Monday, 14 May 2012

Robert Capa and Gerda Taro: love in a time of war

 

Robert Capa and Gerda Taro: love in a time of war

It begins with a photograph.

On her release, she used a fake passport to travel overland to Paris, where she was looked after by a communist network.

Though Friedmann could seldom afford to buy film and often had to pawn his camera to survive in Paris, he schooled Pohorylle in the rudiments of photography and found her a job in the newly formed Alliance Photo picture agency. "She picked him up, gave him direction. Taro then returned to Spain alone, despite the growing concerns of her friends who, having seen her recent photographs of the fighting, feared for her safety.

Though the context of the photograph is still contested, the imagined conversation does describe what probably happened that day just before a Francoist sniper returned fire from across the hills, killing the militiaman who was running down the hill for Capa's camera.

In Spain, Capa soon developed a fantastic reputation for taking photographs no matter what the risk, setting the tone for war reportage as we now know it. It is the only way to walk the path.

By then, she too had experienced radical politics, arrest and flight. Transported to a nearby field hospital, Taro died from her injuries in the early hours of the following morning. They both believed that their photographs could change the world and change the way people think. And their photographs did. Allan protected her with a film camera as shrapnel and rocks fell around them. One always writes with one foot on the ground and the other in the air. She was arrested by the Nazis on 19 March 1933 and interrogated about a supposed Bolshevik plot to overthrow Hitler. He was in a bad way when they met, and maybe without her it would have been the end for him. Capa went on to become the most famous of the two, and arguably the most famous war photographer of the 20th century due to his visceral images of the D-day landings on Omaha Beach in Normandy. His most famous estimate would become a dictum by which ensuing generations of war photographers worked: "If your pictures aren't good enough, you're not close enough.
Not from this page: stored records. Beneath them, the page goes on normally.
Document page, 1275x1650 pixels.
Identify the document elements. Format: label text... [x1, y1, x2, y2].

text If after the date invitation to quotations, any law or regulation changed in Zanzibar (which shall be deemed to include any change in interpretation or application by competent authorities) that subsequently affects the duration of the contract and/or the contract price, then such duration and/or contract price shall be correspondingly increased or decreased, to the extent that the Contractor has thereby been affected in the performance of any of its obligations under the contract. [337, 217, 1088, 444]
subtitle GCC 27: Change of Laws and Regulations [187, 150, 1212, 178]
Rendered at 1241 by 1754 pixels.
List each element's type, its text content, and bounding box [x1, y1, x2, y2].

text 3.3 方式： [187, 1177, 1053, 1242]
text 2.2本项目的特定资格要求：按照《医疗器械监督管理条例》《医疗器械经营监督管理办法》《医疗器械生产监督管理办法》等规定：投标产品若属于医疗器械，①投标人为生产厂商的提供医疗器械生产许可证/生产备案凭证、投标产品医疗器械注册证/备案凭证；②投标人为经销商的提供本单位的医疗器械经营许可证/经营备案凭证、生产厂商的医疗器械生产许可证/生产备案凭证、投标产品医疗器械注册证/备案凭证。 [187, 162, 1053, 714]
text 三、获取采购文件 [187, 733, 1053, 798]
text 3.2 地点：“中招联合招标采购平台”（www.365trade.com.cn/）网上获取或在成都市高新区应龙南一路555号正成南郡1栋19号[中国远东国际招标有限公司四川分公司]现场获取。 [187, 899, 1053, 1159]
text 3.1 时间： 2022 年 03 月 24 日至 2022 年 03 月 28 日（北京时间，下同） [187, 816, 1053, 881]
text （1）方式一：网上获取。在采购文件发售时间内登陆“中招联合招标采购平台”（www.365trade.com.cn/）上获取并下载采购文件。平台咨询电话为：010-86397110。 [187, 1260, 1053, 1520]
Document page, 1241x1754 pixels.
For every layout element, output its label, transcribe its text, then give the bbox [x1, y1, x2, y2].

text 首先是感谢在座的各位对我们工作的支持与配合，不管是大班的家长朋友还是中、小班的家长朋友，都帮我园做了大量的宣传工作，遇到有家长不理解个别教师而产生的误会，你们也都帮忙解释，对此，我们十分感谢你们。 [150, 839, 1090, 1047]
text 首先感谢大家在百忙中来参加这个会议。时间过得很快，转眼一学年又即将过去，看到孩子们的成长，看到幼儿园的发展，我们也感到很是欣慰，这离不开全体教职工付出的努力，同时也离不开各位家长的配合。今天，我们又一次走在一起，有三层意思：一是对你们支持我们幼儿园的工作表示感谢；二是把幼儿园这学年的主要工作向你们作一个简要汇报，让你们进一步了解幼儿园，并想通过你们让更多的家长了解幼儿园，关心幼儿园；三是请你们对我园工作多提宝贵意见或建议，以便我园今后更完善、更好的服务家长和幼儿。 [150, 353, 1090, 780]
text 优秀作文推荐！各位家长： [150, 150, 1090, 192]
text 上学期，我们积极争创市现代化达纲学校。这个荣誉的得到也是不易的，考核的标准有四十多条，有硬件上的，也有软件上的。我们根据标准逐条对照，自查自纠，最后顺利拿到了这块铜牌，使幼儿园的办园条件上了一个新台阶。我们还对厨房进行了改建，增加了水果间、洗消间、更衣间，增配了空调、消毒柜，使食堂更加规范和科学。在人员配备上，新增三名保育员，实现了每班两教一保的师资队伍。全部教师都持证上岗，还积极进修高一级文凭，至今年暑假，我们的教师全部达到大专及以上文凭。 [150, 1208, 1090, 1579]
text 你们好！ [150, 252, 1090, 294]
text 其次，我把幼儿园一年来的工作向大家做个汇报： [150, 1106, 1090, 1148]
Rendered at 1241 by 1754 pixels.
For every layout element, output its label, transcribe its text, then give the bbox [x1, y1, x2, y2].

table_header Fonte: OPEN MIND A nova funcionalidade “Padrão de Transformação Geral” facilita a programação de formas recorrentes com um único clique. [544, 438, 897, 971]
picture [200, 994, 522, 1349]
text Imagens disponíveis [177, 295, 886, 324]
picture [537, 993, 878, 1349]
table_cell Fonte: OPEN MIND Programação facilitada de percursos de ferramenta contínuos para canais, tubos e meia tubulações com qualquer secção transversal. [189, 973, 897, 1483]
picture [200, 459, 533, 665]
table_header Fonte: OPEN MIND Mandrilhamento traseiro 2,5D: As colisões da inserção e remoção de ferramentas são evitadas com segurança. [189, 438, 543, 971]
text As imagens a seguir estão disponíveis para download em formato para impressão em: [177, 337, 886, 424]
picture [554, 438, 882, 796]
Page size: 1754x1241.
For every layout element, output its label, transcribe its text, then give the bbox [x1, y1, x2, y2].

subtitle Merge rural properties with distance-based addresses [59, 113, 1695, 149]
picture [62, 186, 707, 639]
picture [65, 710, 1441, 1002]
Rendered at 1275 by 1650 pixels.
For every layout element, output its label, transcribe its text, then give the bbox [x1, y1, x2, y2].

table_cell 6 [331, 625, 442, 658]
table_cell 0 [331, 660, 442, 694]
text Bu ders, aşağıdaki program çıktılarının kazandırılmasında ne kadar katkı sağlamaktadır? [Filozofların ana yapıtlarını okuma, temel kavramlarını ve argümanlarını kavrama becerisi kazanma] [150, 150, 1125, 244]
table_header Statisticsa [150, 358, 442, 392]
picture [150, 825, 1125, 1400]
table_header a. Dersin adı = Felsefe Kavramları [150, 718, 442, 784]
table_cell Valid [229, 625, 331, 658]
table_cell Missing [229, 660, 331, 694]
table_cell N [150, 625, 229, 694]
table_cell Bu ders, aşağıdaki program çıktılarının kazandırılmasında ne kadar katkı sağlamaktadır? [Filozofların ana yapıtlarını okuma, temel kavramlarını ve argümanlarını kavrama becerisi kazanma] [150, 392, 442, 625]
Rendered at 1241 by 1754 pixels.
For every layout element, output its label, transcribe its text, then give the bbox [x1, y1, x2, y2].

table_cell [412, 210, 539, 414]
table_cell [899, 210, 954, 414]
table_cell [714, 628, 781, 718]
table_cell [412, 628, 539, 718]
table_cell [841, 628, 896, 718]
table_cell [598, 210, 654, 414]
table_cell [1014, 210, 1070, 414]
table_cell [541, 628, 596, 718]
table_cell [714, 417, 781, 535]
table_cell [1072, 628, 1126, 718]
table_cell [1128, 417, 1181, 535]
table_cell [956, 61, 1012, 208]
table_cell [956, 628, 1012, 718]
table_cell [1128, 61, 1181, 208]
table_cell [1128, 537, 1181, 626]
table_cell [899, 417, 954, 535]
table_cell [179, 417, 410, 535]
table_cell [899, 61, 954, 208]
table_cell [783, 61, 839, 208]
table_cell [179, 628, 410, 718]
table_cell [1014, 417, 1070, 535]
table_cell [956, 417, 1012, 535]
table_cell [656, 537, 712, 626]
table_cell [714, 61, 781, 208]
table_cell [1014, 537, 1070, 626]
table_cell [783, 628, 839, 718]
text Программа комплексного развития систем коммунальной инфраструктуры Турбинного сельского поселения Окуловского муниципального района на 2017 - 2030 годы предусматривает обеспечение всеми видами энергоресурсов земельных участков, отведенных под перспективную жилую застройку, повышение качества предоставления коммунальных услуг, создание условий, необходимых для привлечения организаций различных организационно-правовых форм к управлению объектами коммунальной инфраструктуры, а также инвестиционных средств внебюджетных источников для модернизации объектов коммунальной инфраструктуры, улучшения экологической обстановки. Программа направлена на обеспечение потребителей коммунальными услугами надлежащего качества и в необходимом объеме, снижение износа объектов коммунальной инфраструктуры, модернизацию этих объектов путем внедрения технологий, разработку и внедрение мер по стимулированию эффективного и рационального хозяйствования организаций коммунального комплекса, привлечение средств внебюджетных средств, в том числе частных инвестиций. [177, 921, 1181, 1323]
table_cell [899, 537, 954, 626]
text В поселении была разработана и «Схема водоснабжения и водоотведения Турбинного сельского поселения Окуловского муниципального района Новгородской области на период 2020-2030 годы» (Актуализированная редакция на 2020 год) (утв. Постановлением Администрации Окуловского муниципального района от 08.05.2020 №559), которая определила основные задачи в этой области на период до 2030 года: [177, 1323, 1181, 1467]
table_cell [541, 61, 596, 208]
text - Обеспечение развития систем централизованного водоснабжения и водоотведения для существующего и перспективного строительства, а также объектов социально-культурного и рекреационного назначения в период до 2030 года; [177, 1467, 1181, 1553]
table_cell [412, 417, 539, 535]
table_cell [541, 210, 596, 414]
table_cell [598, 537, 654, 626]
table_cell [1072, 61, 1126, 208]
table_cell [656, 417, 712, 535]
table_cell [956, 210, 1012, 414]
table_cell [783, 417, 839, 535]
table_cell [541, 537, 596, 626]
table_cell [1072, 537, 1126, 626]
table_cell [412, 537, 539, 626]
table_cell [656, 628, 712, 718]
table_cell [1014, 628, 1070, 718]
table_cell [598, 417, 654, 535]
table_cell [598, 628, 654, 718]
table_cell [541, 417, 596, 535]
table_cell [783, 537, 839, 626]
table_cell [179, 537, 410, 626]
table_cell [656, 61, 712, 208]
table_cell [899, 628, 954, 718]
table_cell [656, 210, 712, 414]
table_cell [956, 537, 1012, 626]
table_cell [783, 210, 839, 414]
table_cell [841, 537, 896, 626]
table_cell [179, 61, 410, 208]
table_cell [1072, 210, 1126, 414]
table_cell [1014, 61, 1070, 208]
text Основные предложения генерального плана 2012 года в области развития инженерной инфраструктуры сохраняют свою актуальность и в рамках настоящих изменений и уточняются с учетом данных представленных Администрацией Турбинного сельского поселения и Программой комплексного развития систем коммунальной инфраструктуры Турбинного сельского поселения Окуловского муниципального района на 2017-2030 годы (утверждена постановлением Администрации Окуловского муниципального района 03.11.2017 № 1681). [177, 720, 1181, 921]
With the Spanish civil war as its main backdrop, the narrative is an uneasy, sometimes awkward, merging of fact and fiction, and will almost certainly offend the many guardians of both Capa and Taro's reputations just as it will no doubt entrance the mainstream cinema-going audience should it be made into a Hollywood film. This is reflected in the dialogue, the literary tension, the humour, the fights, the passion, the sex, the mixed feelings. That's part of the novelist's job. Their lives were entwined, but she was very much her own woman, and he knew that. She had reinvented herself - but the Capa myth was so strong that, even when she died, some newspapers described her as Robert Capa's wife. "She was a pioneering woman both as a photographer and a political activist," says Ziff.

Together, André Friedmann and Gerta Pohorylle would change their names and their destiny, becoming Robert Capa and Gerda Taro, the most celebrated visual chroniclers of the Spanish civil war. She travelled back and forth to the frontlines, shooting what she saw, often driven by a mix of humanity, political commitment and a shrewd understanding of the power of the photograph to shape public opinion.

Throughout 1937, Taro visited several frontlines, either with Capa or on her own.

On Sunday 25July, the pair found themselves trapped in a foxhole near Brunete as bombs fell around them relentlessly. Then, as republican troops began pulling out of the area, Taro and Allan ran out of the foxhole and hitched a ride on the running board of a car while the planes continued to strafe the retreating convoy. In the chaos, the car was then rammed by an out-of-control republican tank and the couple were thrown into the dirt. She was 26.